## WORK TO DO
a – Answer from the passage on Laura Joyce Bell:
(i) On what date was she born?
(ii) In what year did she move to the United States?
(iii) Which American comedian did she marry?
b – In the passage on Laura Joyce Bell, take the part from "After beginning her" up to and including "plays and dramas.", write it out again, and change "concerts" to "recitals".

## SELECTED EXCERPT

# # # # # # #

Laura Joyce Bell (née Maskell;[1] 6 May 1854 – 30 May 1904[2]) was an English-American actress and contralto singer mostly associated with Edwardian musical comedy and light opera.

After beginning her career as Laura Joyce in concerts and theatre in Britain, she moved to the United States in 1872 where she earned good notices in the spectacular shows at Niblo's Garden. With a success in the title role of Evangeline (1875), a season in East coast cities with John T. Ford, and seasons at Daly's Broadway Theatre and the Bijou Opera House, among others, her career was established. She married the American comedian Digby Bell, with whom she frequently appeared with over the last two decades of her career. The two appeared extensively with the McCaull Comic Opera Company in Gilbert and Sullivan, Offenbach and many other comic operas. Throughout her career, she also appeared in comic plays and dramas.

# # # # # # #

## DATASET ENTRIES
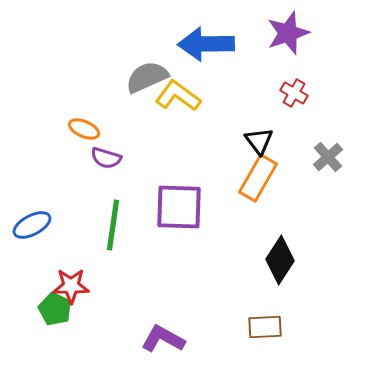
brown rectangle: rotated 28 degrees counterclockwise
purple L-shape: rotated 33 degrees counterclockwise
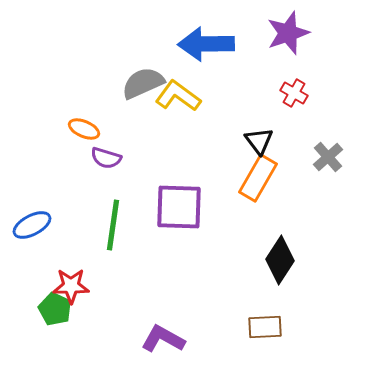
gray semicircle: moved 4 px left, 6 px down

# # # # # # #

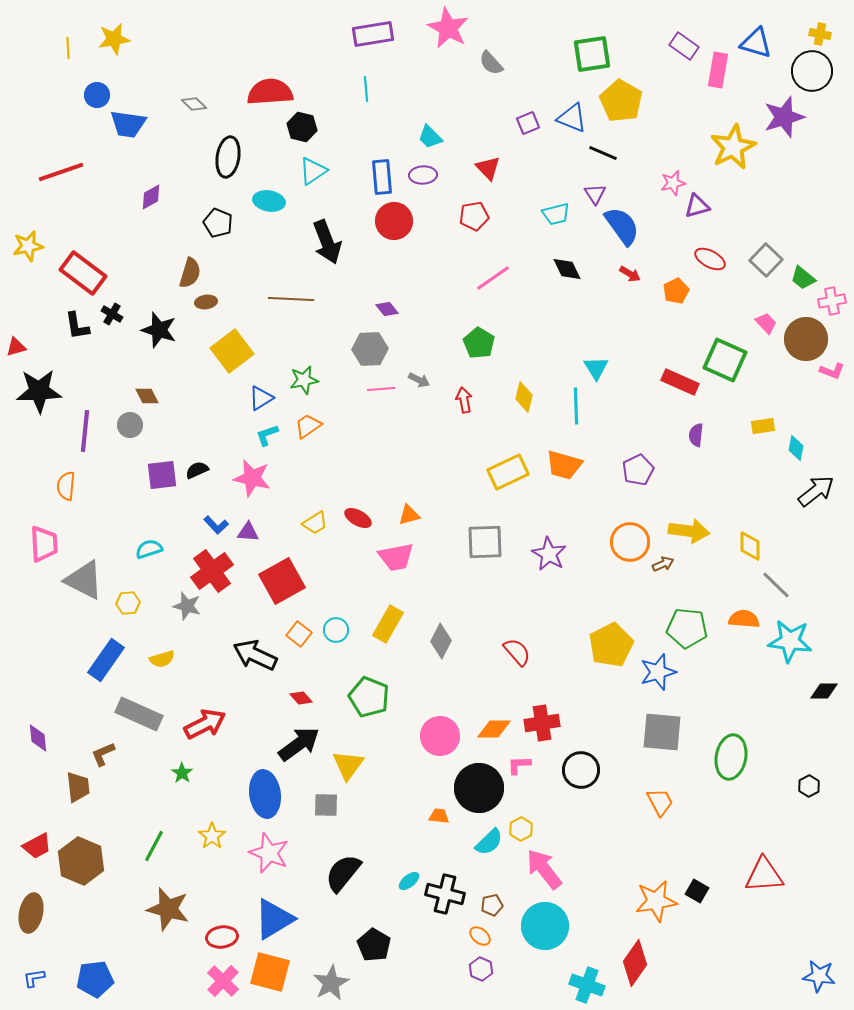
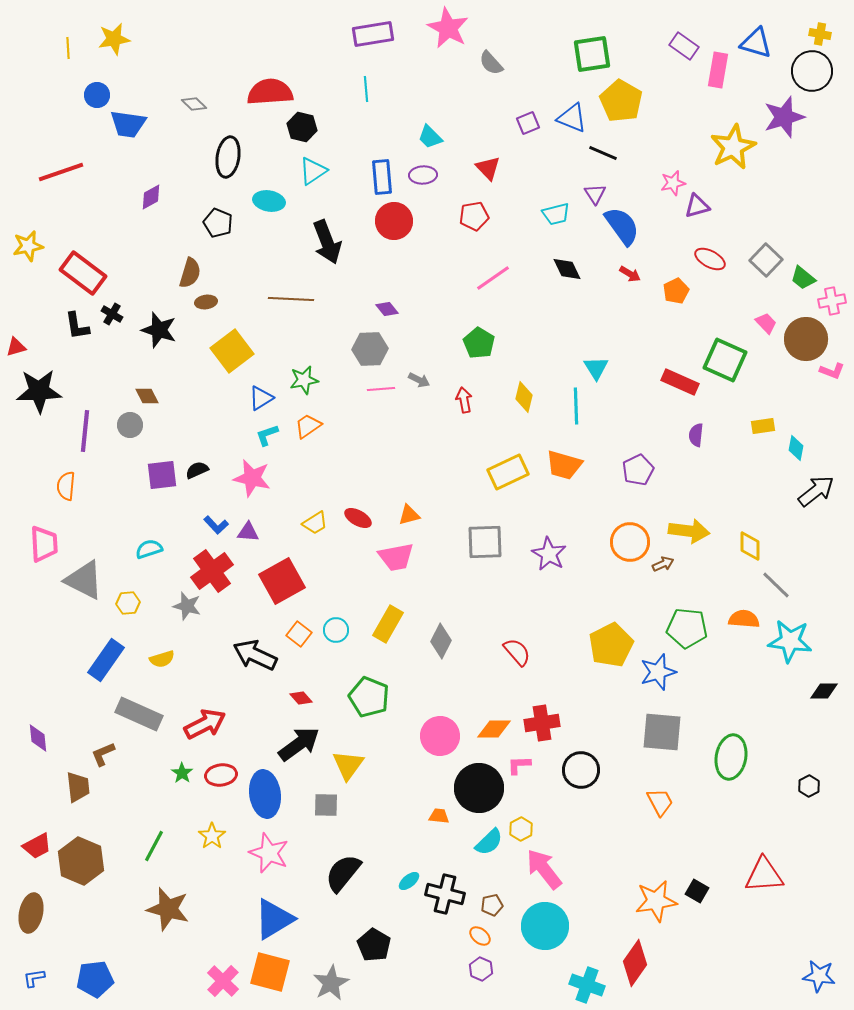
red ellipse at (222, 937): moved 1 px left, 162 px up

# # # # # # #

## THE SOLUTIONS
a –
(i) 6 May 1854
(ii) 1872
(iii) Digby Bell

b –
After beginning her career as Laura Joyce in recitals and theatre in Britain, she moved to the United States in 1872 where she earned good notices in the spectacular shows at Niblo's Garden. With a success in the title role of Evangeline (1875), a season in East coast cities with John T. Ford, and seasons at Daly's Broadway Theatre and the Bijou Opera House, among others, her career was established. She married the American comedian Digby Bell, with whom she frequently appeared with over the last two decades of her career. The two appeared extensively with the McCaull Comic Opera Company in Gilbert and Sullivan, Offenbach and many other comic operas. Throughout her career, she also appeared in comic plays and dramas.